▶ [The problem] Scan the records below, and wherever a line has the word "Hikmicro", pull it out.

Collected data:
*** Block opens ***

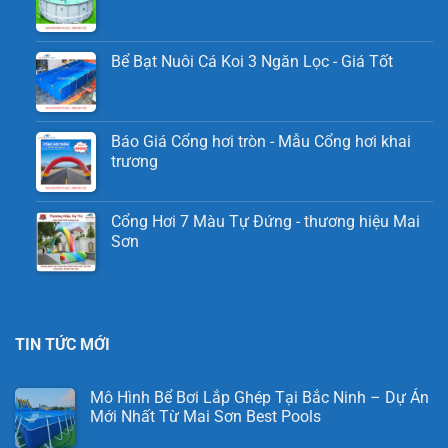
Bể Bạt Nuôi Cá Koi 3 Ngăn Lọc - Giá Tốt
Báo Giá Cổng hơi tròn - Mẫu Cổng hơi khai
trương
Cổng Hơi 7 Màu Tự Đứng - thương hiệu Mai
Sơn
TIN TỨC MỚI
Mô Hình Bể Bơi Lắp Ghép Tại Bắc Ninh – Dự Án
Mới Nhất Từ Mai Sơn Best Pools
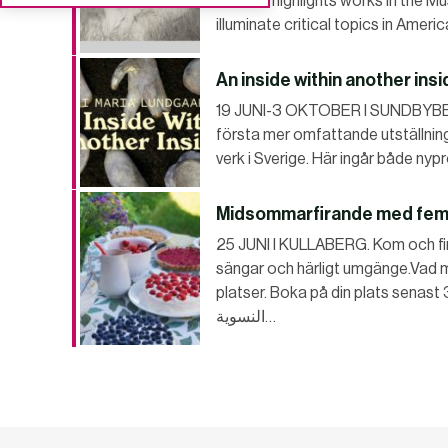
Fellows highlights works in the Mu
illuminate critical topics in Amer
An inside within another insi
19 JUNI-3 OKTOBER I SUNDBYBER
första mer omfattande utställnin
verk i Sverige. Här ingår både nyp
Midsommarfirande med femi
25 JUNI I KULLABERG. Kom och fi
sängar och härligt umgänge.Vad 
platser. Boka på din plats senast
النسوية…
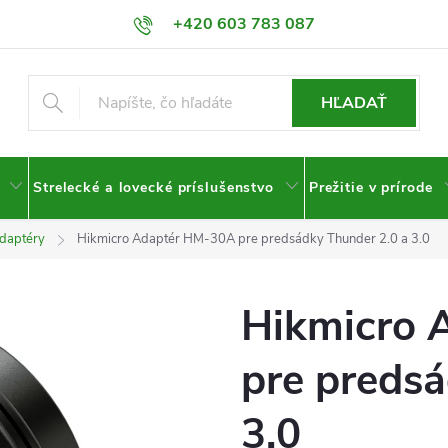
+420 603 783 087
HĽADAŤ
Strelecké a lovecké príslušenstvo
Prežitie v prírode
daptéry
Hikmicro Adaptér HM-30A pre predsádky Thunder 2.0 a 3.0
Hikmicro 
pre predsá
3.0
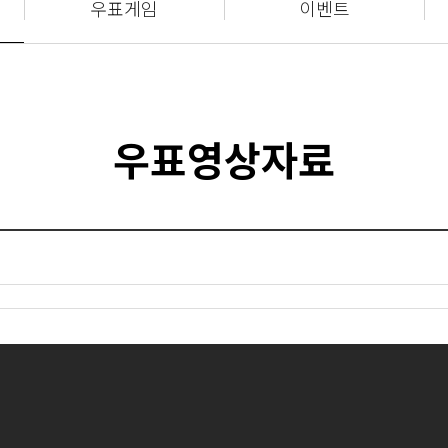
우표게임
이벤트
우표영상자료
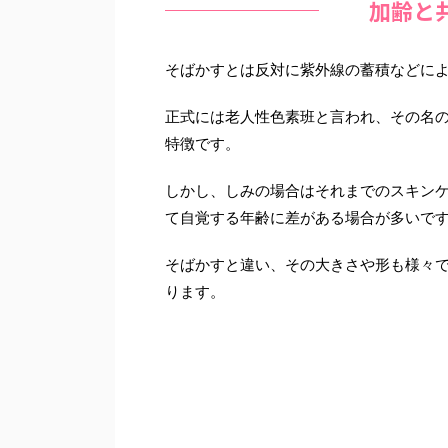
加齢と
そばかすとは反対に紫外線の蓄積などに
正式には老人性色素班と言われ、その名の
特徴です。
しかし、しみの場合はそれまでのスキン
て自覚する年齢に差がある場合が多いで
そばかすと違い、その大きさや形も様々
ります。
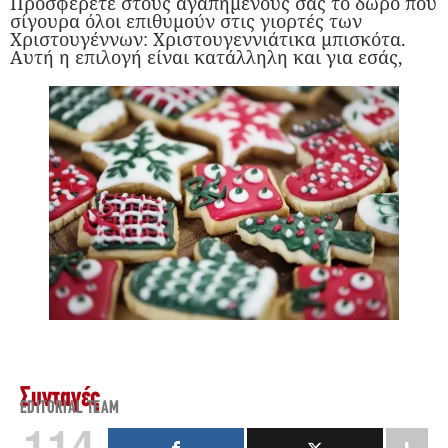
Προσφέρετε στους αγαπημένους σας το δώρο που
σίγουρα όλοι επιθυμούν στις γιορτές των
Χριστουγέννων: Χριστουγεννιάτικα μπισκότα.
Αυτή η επιλογή είναι κατάλληλη και για εσάς,
Συνταγές
EDITORIAL TEAM
114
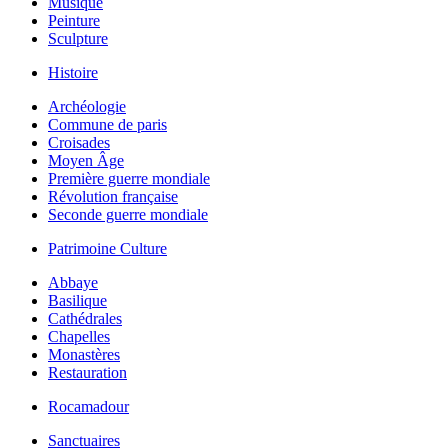
Musique
Peinture
Sculpture
Histoire
Archéologie
Commune de paris
Croisades
Moyen Âge
Première guerre mondiale
Révolution française
Seconde guerre mondiale
Patrimoine Culture
Abbaye
Basilique
Cathédrales
Chapelles
Monastères
Restauration
Rocamadour
Sanctuaires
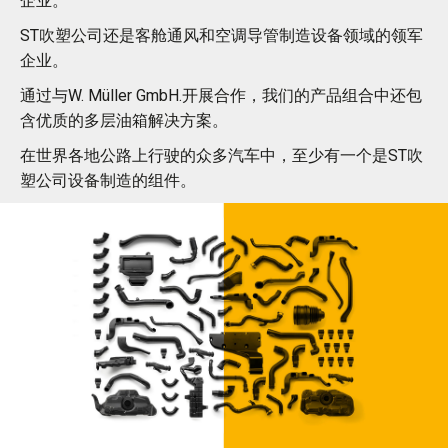
企业。
ST吹塑公司还是客舱通风和空调导管制造设备领域的领军
企业。
通过与W. Müller GmbH.开展合作，我们的产品组合中还包
含优质的多层油箱解决方案。
在世界各地公路上行驶的众多汽车中，至少有一个是ST吹
塑公司设备制造的组件。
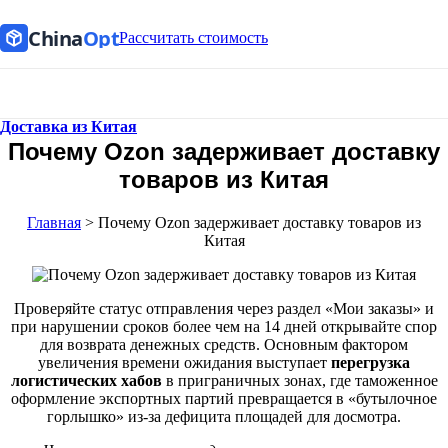
China
Opt
Рассчитать стоимость
Доставка из Китая
Почему Ozon задерживает доставку
товаров из Китая
Главная
>
Почему Ozon задерживает доставку товаров из
Китая
Проверяйте статус отправления через раздел «Мои заказы» и
при нарушении сроков более чем на 14 дней открывайте спор
для возврата денежных средств. Основным фактором
увеличения времени ожидания выступает
перегрузка
логистических хабов
в приграничных зонах, где таможенное
оформление экспортных партий превращается в «бутылочное
горлышко» из-за дефицита площадей для досмотра.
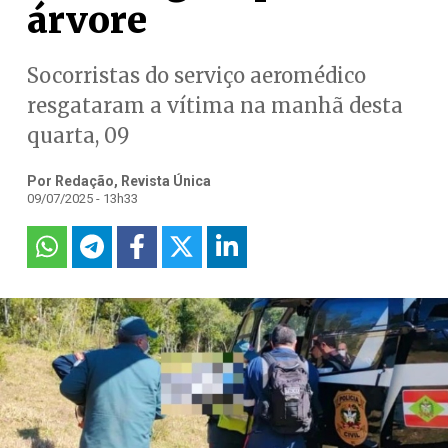
árvore
Socorristas do serviço aeromédico
resgataram a vítima na manhã desta
quarta, 09
Por Redação, Revista Única
09/07/2025 - 13h33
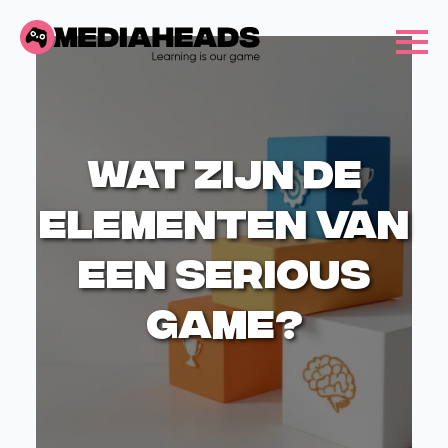
Wat zijn de
elementen van
een serious
game?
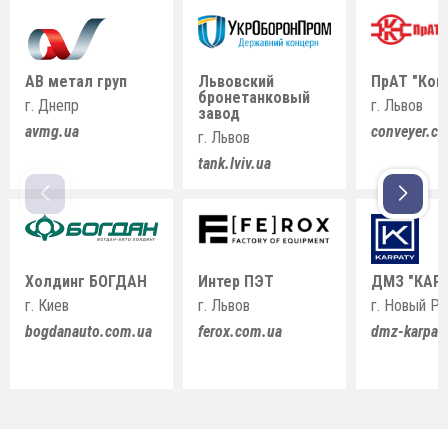
АВ метал груп
Львовский
ПрАТ "Кон
бронетанковый
г. Днепр
г. Львов
завод
avmg.ua
conveyer.c
г. Львов
tank.lviv.ua
Холдинг БОГДАН
Интер ПЭТ
ДМЗ "КАР
г. Киев
г. Львов
г. Новый Р
bogdanauto.com.ua
ferox.com.ua
dmz-karpat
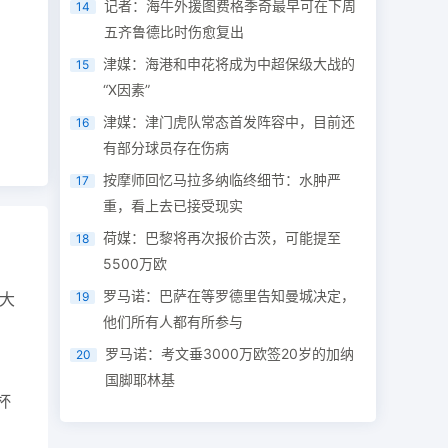
记者：海牛外援图费格季奇最早可在下周
14
五齐鲁德比时伤愈复出
津媒：海港和申花将成为中超保级大战的
15
“X因素”
津媒：津门虎队常态首发阵容中，目前还
16
有部分球员存在伤病
按摩师回忆马拉多纳临终细节：水肿严
17
重，看上去已接受现实
荷媒：巴黎将再次报价古茨，可能提至
18
5500万欧
罗马诺：巴萨在等罗德里告知曼城决定，
大
19
他们所有人都有所参与
罗马诺：考文垂3000万欧签20岁的加纳
20
国脚耶林基
杯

*** Block closes ***

▶ [Finished exercise]
Hikmicro Adaptér HM-30A pre predsádky Thunder 2.0 a 3.0
Hikmicro 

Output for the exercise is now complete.